One day you’ll be driving down the interstate and look over to see a Kenworth semi truck, driving at 70 mph and pulling 80,000 lbs, with no one in the driver seat. But when will that day come? If you ask a tech CEO, it might be tomorrow. If you ask a truck driver, that day may never come.
Hi-tech engineers and investors are racing to make autonomous vehicles a reality. Many of them are betting that self-driving trucks will beat passenger cars to the market. Trucks, after all, mostly drive down straight highways instead of busy city roads. Deep-pocketed logistics companies like UPS, US Xpress, and XPO Logistics have poured billions of dollars into exciting technology promising self-driving trucks with the promise of even more in commercial contracts, an investment that can save these companies trillions of dollars in labor costs and productivity losses. But can these companies really take truckers out of the driver’s seat?

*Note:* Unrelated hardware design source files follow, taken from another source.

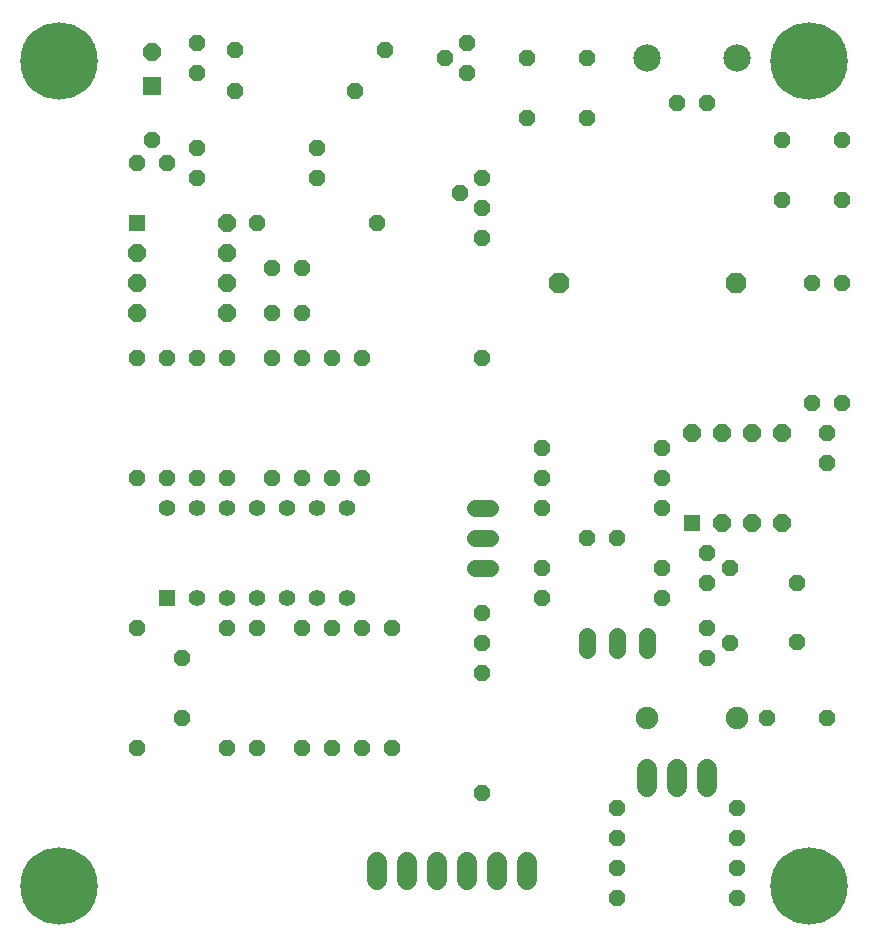
<source format=gts>
G75*
%MOIN*%
%OFA0B0*%
%FSLAX24Y24*%
%IPPOS*%
%LPD*%
%AMOC8*
5,1,8,0,0,1.08239X$1,22.5*
%
%ADD10OC8,0.0560*%
%ADD11OC8,0.0611*%
%ADD12R,0.0611X0.0611*%
%ADD13R,0.0580X0.0580*%
%ADD14OC8,0.0580*%
%ADD15C,0.0680*%
%ADD16OC8,0.0552*%
%ADD17C,0.0907*%
%ADD18R,0.0560X0.0560*%
%ADD19C,0.0560*%
%ADD20C,0.0560*%
%ADD21OC8,0.0671*%
%ADD22C,0.0749*%
%ADD23C,0.2580*%
D10*
X004600Y006770D03*
X006100Y007770D03*
X007600Y006770D03*
X008600Y006770D03*
X010100Y006770D03*
X011100Y006770D03*
X012100Y006770D03*
X013100Y006770D03*
X016100Y005270D03*
X016100Y009270D03*
X016100Y010270D03*
X016100Y011270D03*
X018100Y011770D03*
X018100Y012770D03*
X019600Y013770D03*
X020600Y013770D03*
X022100Y012770D03*
X022100Y011770D03*
X023600Y012270D03*
X024350Y012770D03*
X023600Y013270D03*
X022100Y014770D03*
X022100Y015770D03*
X022100Y016770D03*
X018100Y016770D03*
X018100Y015770D03*
X018100Y014770D03*
X016100Y019770D03*
X016100Y023770D03*
X016100Y024770D03*
X015350Y025270D03*
X016100Y025770D03*
X017600Y027770D03*
X019600Y027770D03*
X019600Y029770D03*
X017600Y029770D03*
X015600Y029270D03*
X014850Y029770D03*
X015600Y030270D03*
X012850Y030020D03*
X011850Y028645D03*
X010600Y026770D03*
X010600Y025770D03*
X008600Y024270D03*
X009100Y022770D03*
X010100Y022770D03*
X010100Y021270D03*
X009100Y021270D03*
X009100Y019770D03*
X010100Y019770D03*
X011100Y019770D03*
X012100Y019770D03*
X012100Y015770D03*
X011100Y015770D03*
X010100Y015770D03*
X009100Y015770D03*
X007600Y015770D03*
X006600Y015770D03*
X005600Y015770D03*
X004600Y015770D03*
X004600Y019770D03*
X005600Y019770D03*
X006600Y019770D03*
X007600Y019770D03*
X012600Y024270D03*
X007850Y028645D03*
X007850Y030020D03*
X006600Y030270D03*
X006600Y029270D03*
X005100Y027020D03*
X004600Y026270D03*
X005600Y026270D03*
X006600Y025770D03*
X006600Y026770D03*
X007600Y010770D03*
X008600Y010770D03*
X010100Y010770D03*
X011100Y010770D03*
X012100Y010770D03*
X013100Y010770D03*
X006100Y009770D03*
X004600Y010770D03*
X020600Y004770D03*
X020600Y003770D03*
X020600Y002770D03*
X020600Y001770D03*
X024600Y001770D03*
X024600Y002770D03*
X024600Y003770D03*
X024600Y004770D03*
X025600Y007770D03*
X027600Y007770D03*
X024350Y010270D03*
X023600Y009770D03*
X023600Y010770D03*
X027600Y016270D03*
X027600Y017270D03*
X027100Y018270D03*
X028100Y018270D03*
X028100Y022270D03*
X027100Y022270D03*
D11*
X005100Y029975D03*
D12*
X005100Y028825D03*
D13*
X004600Y024270D03*
X023100Y014270D03*
D14*
X024100Y014270D03*
X025100Y014270D03*
X026100Y014270D03*
X026100Y017270D03*
X025100Y017270D03*
X024100Y017270D03*
X023100Y017270D03*
X007600Y021270D03*
X007600Y022270D03*
X007600Y023270D03*
X007600Y024270D03*
X004600Y023270D03*
X004600Y022270D03*
X004600Y021270D03*
D15*
X012600Y002945D02*
X012600Y002345D01*
X013600Y002345D02*
X013600Y002945D01*
X014600Y002945D02*
X014600Y002345D01*
X015600Y002345D02*
X015600Y002945D01*
X016600Y002945D02*
X016600Y002345D01*
X017600Y002345D02*
X017600Y002945D01*
X021600Y005470D02*
X021600Y006070D01*
X022600Y006070D02*
X022600Y005470D01*
X023600Y005470D02*
X023600Y006070D01*
D16*
X026600Y010285D03*
X026600Y012255D03*
X026100Y025020D03*
X028100Y025020D03*
X028100Y027020D03*
X026100Y027020D03*
X023600Y028270D03*
X022600Y028270D03*
D17*
X021600Y029770D03*
X024600Y029770D03*
D18*
X005600Y011770D03*
D19*
X006600Y011770D03*
X007600Y011770D03*
X008600Y011770D03*
X009600Y011770D03*
X010600Y011770D03*
X011600Y011770D03*
X011600Y014770D03*
X010600Y014770D03*
X009600Y014770D03*
X008600Y014770D03*
X007600Y014770D03*
X006600Y014770D03*
X005600Y014770D03*
D20*
X015860Y014770D02*
X016340Y014770D01*
X016340Y013770D02*
X015860Y013770D01*
X015860Y012770D02*
X016340Y012770D01*
X019600Y010510D02*
X019600Y010030D01*
X020600Y010030D02*
X020600Y010510D01*
X021600Y010510D02*
X021600Y010030D01*
D21*
X018650Y022270D03*
X024550Y022270D03*
D22*
X024600Y007770D03*
X021600Y007770D03*
D23*
X002000Y002170D03*
X027000Y002170D03*
X027000Y029670D03*
X002000Y029670D03*
M02*

</source>
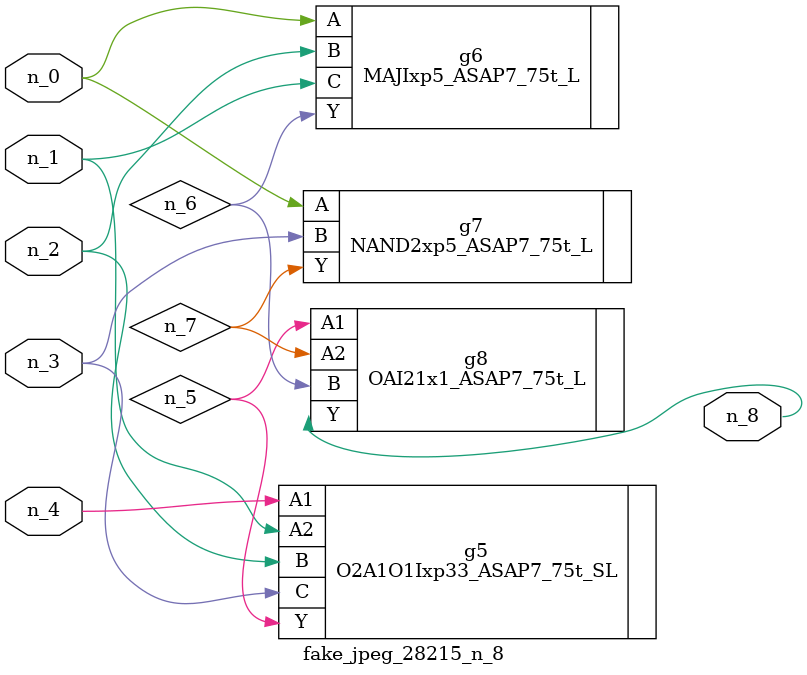
<source format=v>
module fake_jpeg_28215_n_8 (n_3, n_2, n_1, n_0, n_4, n_8);

input n_3;
input n_2;
input n_1;
input n_0;
input n_4;

output n_8;

wire n_6;
wire n_5;
wire n_7;

O2A1O1Ixp33_ASAP7_75t_SL g5 ( 
.A1(n_4),
.A2(n_1),
.B(n_2),
.C(n_3),
.Y(n_5)
);

MAJIxp5_ASAP7_75t_L g6 ( 
.A(n_0),
.B(n_2),
.C(n_1),
.Y(n_6)
);

NAND2xp5_ASAP7_75t_L g7 ( 
.A(n_0),
.B(n_3),
.Y(n_7)
);

OAI21x1_ASAP7_75t_L g8 ( 
.A1(n_5),
.A2(n_7),
.B(n_6),
.Y(n_8)
);


endmodule
</source>
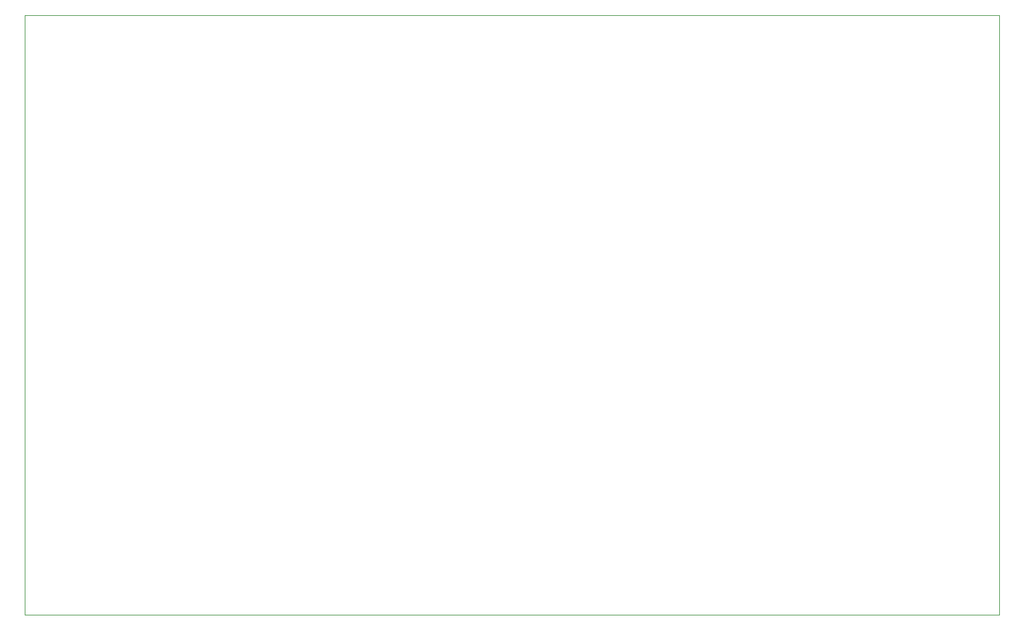
<source format=gbr>
%TF.GenerationSoftware,KiCad,Pcbnew,(6.0.9)*%
%TF.CreationDate,2022-12-30T22:43:23+01:00*%
%TF.ProjectId,mainboard,6d61696e-626f-4617-9264-2e6b69636164,rev?*%
%TF.SameCoordinates,Original*%
%TF.FileFunction,Profile,NP*%
%FSLAX46Y46*%
G04 Gerber Fmt 4.6, Leading zero omitted, Abs format (unit mm)*
G04 Created by KiCad (PCBNEW (6.0.9)) date 2022-12-30 22:43:23*
%MOMM*%
%LPD*%
G01*
G04 APERTURE LIST*
%TA.AperFunction,Profile*%
%ADD10C,0.100000*%
%TD*%
G04 APERTURE END LIST*
D10*
X85750000Y-64500000D02*
X215750000Y-64500000D01*
X215750000Y-64500000D02*
X215750000Y-144500000D01*
X215750000Y-144500000D02*
X85750000Y-144500000D01*
X85750000Y-144500000D02*
X85750000Y-64500000D01*
M02*

</source>
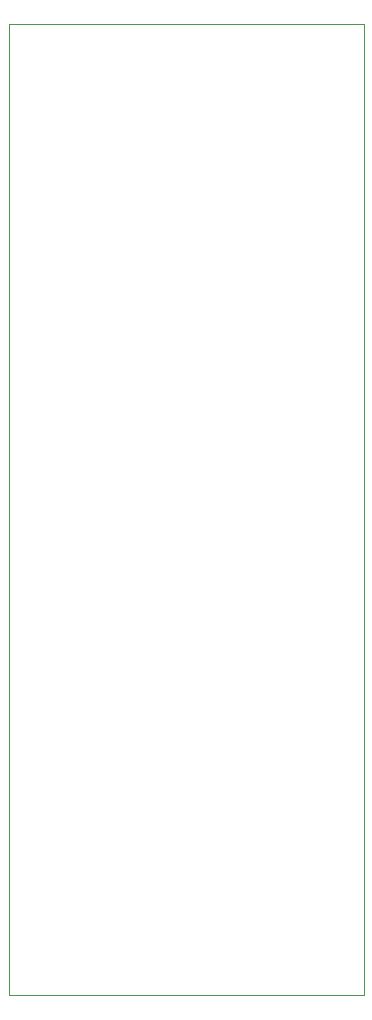
<source format=gbr>
%TF.GenerationSoftware,KiCad,Pcbnew,5.1.9+dfsg1-1~bpo10+1*%
%TF.CreationDate,2022-02-08T03:17:38+08:00*%
%TF.ProjectId,MiniVCF v1.0 - Main,4d696e69-5643-4462-9076-312e30202d20,rev?*%
%TF.SameCoordinates,Original*%
%TF.FileFunction,Profile,NP*%
%FSLAX46Y46*%
G04 Gerber Fmt 4.6, Leading zero omitted, Abs format (unit mm)*
G04 Created by KiCad (PCBNEW 5.1.9+dfsg1-1~bpo10+1) date 2022-02-08 03:17:38*
%MOMM*%
%LPD*%
G01*
G04 APERTURE LIST*
%TA.AperFunction,Profile*%
%ADD10C,0.050000*%
%TD*%
G04 APERTURE END LIST*
D10*
X134000000Y-135250000D02*
X134000000Y-53000000D01*
X104000000Y-135250000D02*
X134000000Y-135250000D01*
X104000000Y-53000000D02*
X104000000Y-135250000D01*
X104000000Y-53000000D02*
X134000000Y-53000000D01*
M02*

</source>
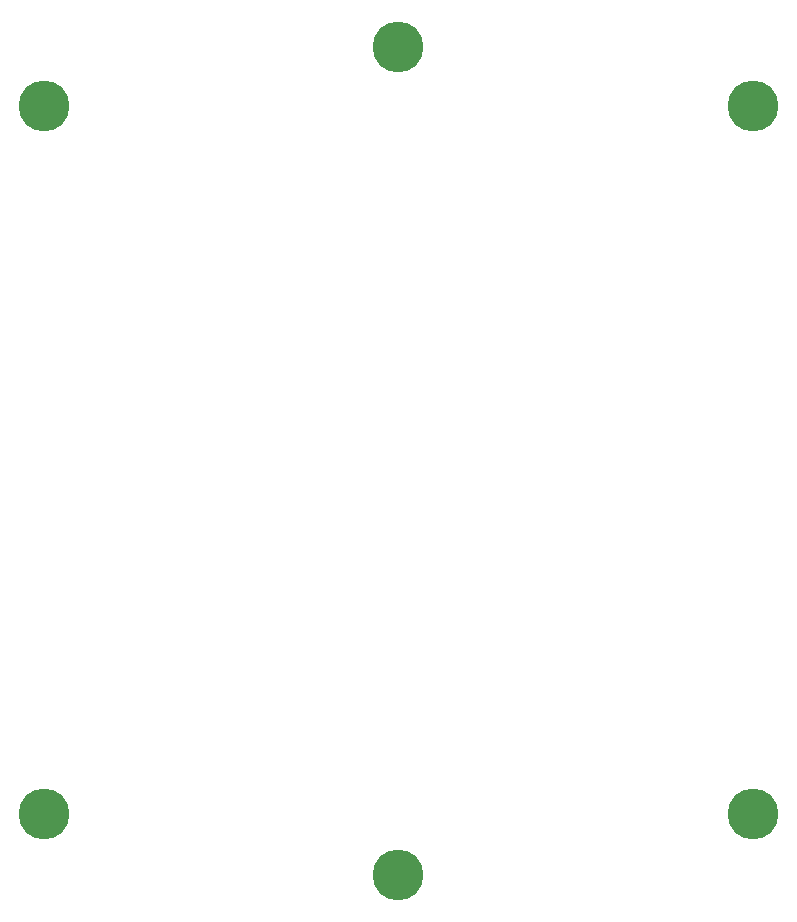
<source format=gbr>
%TF.GenerationSoftware,KiCad,Pcbnew,6.0.7*%
%TF.CreationDate,2023-06-12T17:52:21+12:00*%
%TF.ProjectId,panel,70616e65-6c2e-46b6-9963-61645f706362,rev?*%
%TF.SameCoordinates,Original*%
%TF.FileFunction,Soldermask,Bot*%
%TF.FilePolarity,Negative*%
%FSLAX46Y46*%
G04 Gerber Fmt 4.6, Leading zero omitted, Abs format (unit mm)*
G04 Created by KiCad (PCBNEW 6.0.7) date 2023-06-12 17:52:21*
%MOMM*%
%LPD*%
G01*
G04 APERTURE LIST*
%ADD10C,4.300000*%
G04 APERTURE END LIST*
D10*
%TO.C,REF\u002A\u002A*%
X99900000Y-135100000D03*
%TD*%
%TO.C,REF\u002A\u002A*%
X70000000Y-130000000D03*
%TD*%
%TO.C,REF\u002A\u002A*%
X130000000Y-70000000D03*
%TD*%
%TO.C,REF\u002A\u002A*%
X99950000Y-65050000D03*
%TD*%
%TO.C,REF\u002A\u002A*%
X70000000Y-70000000D03*
%TD*%
%TO.C,REF\u002A\u002A*%
X130000000Y-130000000D03*
%TD*%
M02*

</source>
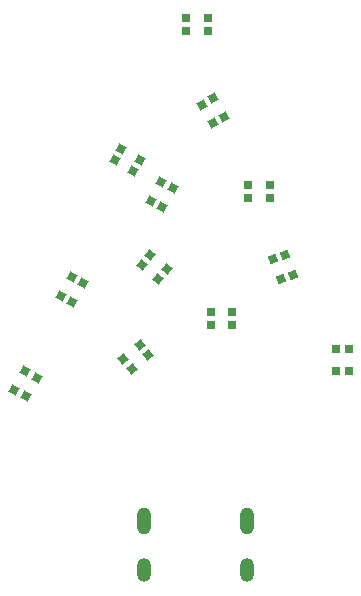
<source format=gts>
G04 #@! TF.GenerationSoftware,KiCad,Pcbnew,9.0.5*
G04 #@! TF.CreationDate,2025-11-30T01:11:54+01:00*
G04 #@! TF.ProjectId,xmasCrystalBall,786d6173-4372-4797-9374-616c42616c6c,rev?*
G04 #@! TF.SameCoordinates,Original*
G04 #@! TF.FileFunction,Soldermask,Top*
G04 #@! TF.FilePolarity,Negative*
%FSLAX46Y46*%
G04 Gerber Fmt 4.6, Leading zero omitted, Abs format (unit mm)*
G04 Created by KiCad (PCBNEW 9.0.5) date 2025-11-30 01:11:54*
%MOMM*%
%LPD*%
G01*
G04 APERTURE LIST*
G04 Aperture macros list*
%AMRotRect*
0 Rectangle, with rotation*
0 The origin of the aperture is its center*
0 $1 length*
0 $2 width*
0 $3 Rotation angle, in degrees counterclockwise*
0 Add horizontal line*
21,1,$1,$2,0,0,$3*%
G04 Aperture macros list end*
%ADD10RotRect,0.700000X0.700000X290.000000*%
%ADD11R,0.700000X0.700000*%
%ADD12RotRect,0.700000X0.700000X300.000000*%
%ADD13RotRect,0.700000X0.700000X330.000000*%
%ADD14RotRect,0.700000X0.700000X240.000000*%
%ADD15RotRect,0.700000X0.700000X220.000000*%
%ADD16RotRect,0.700000X0.700000X140.000000*%
%ADD17RotRect,0.700000X0.700000X60.000000*%
%ADD18C,0.100000*%
%ADD19O,1.200000X2.000000*%
%ADD20O,1.200000X2.300000*%
G04 APERTURE END LIST*
D10*
X151453883Y-95952071D03*
X150420220Y-96328291D03*
X151046117Y-98047929D03*
X152079780Y-97671709D03*
D11*
X148302413Y-90068814D03*
X148302413Y-91168814D03*
X150132413Y-91168814D03*
X150132413Y-90068814D03*
X156800000Y-103985000D03*
X155700000Y-103985000D03*
X155700000Y-105815000D03*
X156800000Y-105815000D03*
D12*
X145336227Y-82713773D03*
X144383599Y-83263773D03*
X145298599Y-84848599D03*
X146251227Y-84298599D03*
D13*
X137547587Y-87016187D03*
X136997587Y-87968814D03*
X138582413Y-88883813D03*
X139132413Y-87931186D03*
D14*
X134316401Y-98401401D03*
X133363773Y-97851401D03*
X132448773Y-99436227D03*
X133401401Y-99986227D03*
D15*
X139857067Y-104442649D03*
X139150000Y-103600000D03*
X137748139Y-104776301D03*
X138455206Y-105618950D03*
D11*
X143050000Y-75900000D03*
X143050000Y-77000000D03*
X144880000Y-77000000D03*
X144880000Y-75900000D03*
D16*
X140697397Y-98009475D03*
X141404463Y-97166826D03*
X140002603Y-95990525D03*
X139295537Y-96833174D03*
D14*
X141902628Y-90350000D03*
X140950000Y-89800000D03*
X140035000Y-91384826D03*
X140987628Y-91934826D03*
D17*
X128516186Y-107417413D03*
X129468814Y-107967413D03*
X130383814Y-106382587D03*
X129431186Y-105832587D03*
D11*
X145135000Y-100850000D03*
X145135000Y-101950000D03*
X146965000Y-101950000D03*
X146965000Y-100850000D03*
D18*
X146740000Y-118960000D03*
X140960000Y-118960000D03*
D19*
X148175000Y-122660000D03*
D20*
X148175000Y-118480000D03*
D19*
X139525000Y-122660000D03*
D20*
X139525000Y-118480000D03*
M02*

</source>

The technology to make this possible doesn’t exist yet. Most autonomous trucking companies including Aurora Innovation and Embark Technologies aren’t confident enough to start testing their vehicles on public roads. TuSimple, a competitor that has put trucks on the open road, recently had a significant accident caused by its autonomous technology. In an industry dominated by a focus on safety above all else, the technology is a long way away.
But eventually, the technology will work and a truck will be able to drive itself safely down a highway. When that happens, the driver’s aren’t going far. What most people forget, or don’t know, is that driving a truck down the road isn’t the majority of a truck driver’s job, that’s just the easy part. Drivers are responsible for inspecting the truck and trailer, handling freight, swapping trailers, interacting with customers, and conducting maintenance.
A future of autonomous trucks won’t replace truck drivers, but they may replace team drivers. Many companies employ team drivers, a pair of drivers who live in the truck and switch between driving and sleeping (occasionally they go to the bathroom, too). These drivers are critical to the supply chain, keeping a truck running nearly 24 hours a day and making sure time sensitive freight can move across the country. But it’s also the hardest truck driving position to fill and one of the largest stressors on the supply chain.
Autonomous driving trucks can make it possible for a single truck driver to have the same productivity as a team. A driver leaving New York can start the trip, navigating through unpredictable urban streets until the truck gets onto the highway, and then rest for eight hours while the truck drives down the I-95, only having to take back over when it’s time to pull off the highway and into a warehouse dock. Racking up mileage pay the entire time, even when they’re snoozing in the sleeper berth.
Self-driving technology has the potential to alleviate one of the most significant stressors in the supply chain, something that may never be fixed otherwise.